Jan z Wielomowic Gawiński (c. 1622 – c. 1684) was a Polish Baroque poet.

Gawiński is counted into the classical generation of Sarmatians - the generation of John III Sobieski, though his nobility is not certain. He likely descended from the town of Wilamowice near Kraków. He studied at the Biała Podlaska branch of Jagiellonian University. Next he was a courtier of bishop Charles Ferdinand Vasa. He may have fought with the Cossacks. Finally he settled down in Krakow and married Małgorzata Lajtner. There he held several offices, including the steward of saltworks in Wieliczka and Bochnia. He was also the best friend of Wespazjan Kochowski; they found second wives for each other.

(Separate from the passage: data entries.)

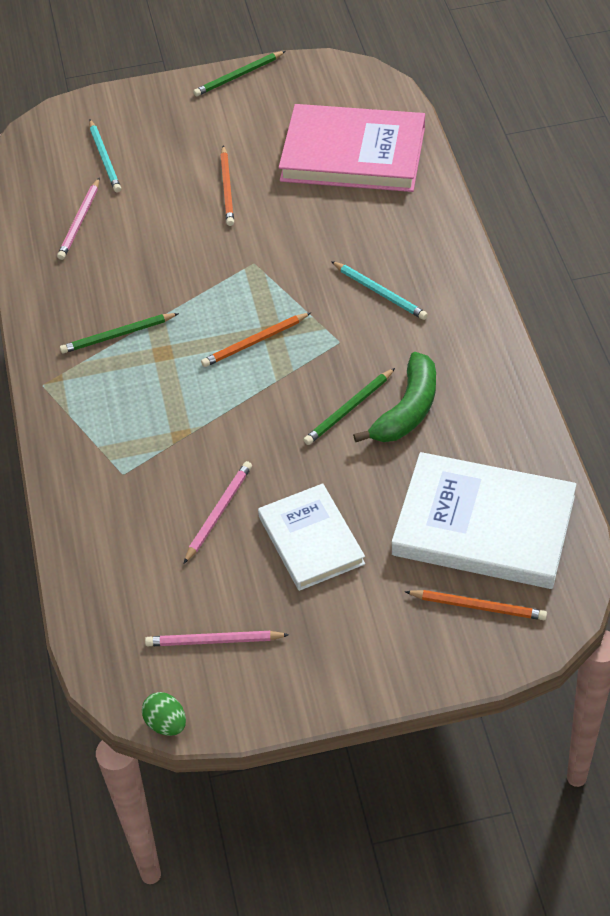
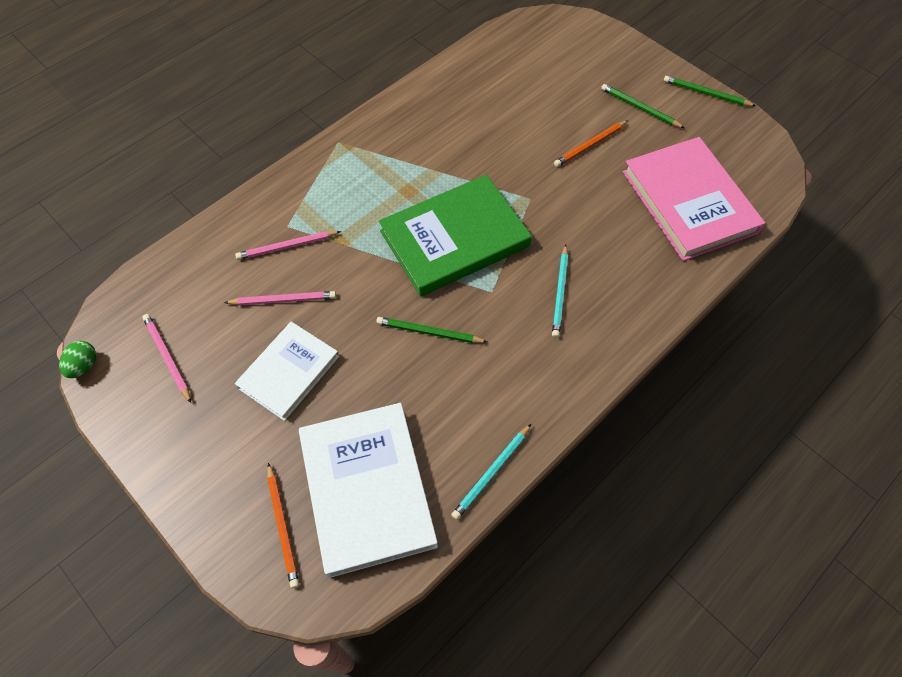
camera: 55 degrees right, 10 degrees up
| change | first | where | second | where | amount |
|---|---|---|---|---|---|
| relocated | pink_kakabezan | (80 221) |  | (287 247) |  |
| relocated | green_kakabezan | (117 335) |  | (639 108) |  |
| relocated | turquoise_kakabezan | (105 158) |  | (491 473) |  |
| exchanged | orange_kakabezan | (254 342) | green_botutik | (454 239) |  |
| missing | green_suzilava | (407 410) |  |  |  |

His most famous works are his idylls, taking pattern from Anacreon, Szymon Szymonowic and ancient Latin poets, glorifying life in the village and published many times. He wrote Dworzanki albo Epigrammata polskie (Court ladies or Polish epigrams), a series of epigrams Nagrobki (Epitaphs), a Latin poem on the death of Krzysztof Wilski Planctus (Crying) and translations of the works of Maciej Kazimierz Sarbiewski. He also wrote the poem Clipaeus christianitatis (The shield of Christianity), in praise of John III Sobieski defeating the Ottoman Empire.